> **Text segment**:
UNITED STATES
SECURITIES AND EXCHANGE COMMISSION
Washington, D.C. 20549
________________________________
Form 8-K

CURRENT REPORT
Pursuant to Section 13 or 15(d) of the Securities Exchange Act of 1934


Date of Report (Date of earliest event reported): December 13, 2013 (December 12, 2013)

USG Corporation
(Exact name of registrant as specified in its charter)


Delaware
 
1-8864
 
36-3329400
(State or other jurisdiction of
incorporation)
 
(Commission File Number)
 
(IRS Employer
Identification No.)
550 West Adams Street, Chicago, Illinois
 
60661-3676
(Address of principal executive offices)
 
(Zip Code)
Registrant's telephone number, including area code
 
(312) 436-4000
 
 
 
 
 
(former name and address, if changed since last report)

Check the appropriate box below if the Form 8-K filing is intended to simultaneously satisfy the filing obligation of the registrant under any of the following provisions:

o Written communications pursuant to Rule 425 under the Securities Act (17 CFR 230.425)
o Soliciting material pursuant to Rule 14a-12 under the Exchange Act (17 CFR 240.14a-12)
o Pre-commencement communications pursuant to Rule 14d-2(b) under the Exchange Act (17 CFR 240.14d-2(b))

> **Records excerpted from a collection**:
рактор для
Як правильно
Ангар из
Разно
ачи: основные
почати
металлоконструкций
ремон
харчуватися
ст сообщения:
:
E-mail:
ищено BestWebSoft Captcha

> **What to work on**:
1. In two sentences, what does the USG Corporation Form 8-K cover page state?
2. Answer these questions from the USG Corporation Form 8-K cover page:
(a) What telephone number, including area code, does the registrant give?
(b) What zip code is listed for the principal executive offices?
(c) Which rule under the Securities Act appears in the first checkbox line?
3. Where the USG Corporation Form 8-K cover page stops, what comes next?
None of the records are needed for any of this work.

> **Your written answers**:
1. This Form 8-K is a current report of USG Corporation, a Delaware registrant whose principal executive offices are at 550 West Adams Street, Chicago, Illinois. Its date of report is December 13, 2013, and the earliest event reported is dated December 12, 2013.

2.
(a) (312) 436-4000
(b) 60661-3676
(c) Rule 425 (17 CFR 230.425)

3.
o Pre-commencement communications pursuant to Rule 13e-4(c) under the Exchange Act (17 CFR 240.13e-4(c))
 
 
 






Section 7 - Regulation FD
Item 7.01       Regulation FD Disclosure.
On November 15, 2013, USG Corporation (the “Corporation” or “USG”) announced it had issued a notice of redemption to redeem on December 16, 2013 $325 million in aggregate principal amount of the Corporation’s outstanding $400 million in aggregate principal amount of 10% contingent convertible senior notes due 2018 (the “Notes”). The Notes called for redemption could either be (1) redeemed at a stated redemption price or (2) converted into shares of USG common stock.
The holders of all $325 million in Notes called for redemption have elected to convert their Notes into shares of USG’s common stock. Accordingly, as of December 12, 2013, the Corporation has issued an additional 28,508,768 shares of its common stock in connection with the conversion of the Notes.






SIGNATURE

Pursuant to the requirements of the Securities Exchange Act of 1934, the registrant has duly caused this report to be signed on its behalf by the undersigned hereunto duly authorized.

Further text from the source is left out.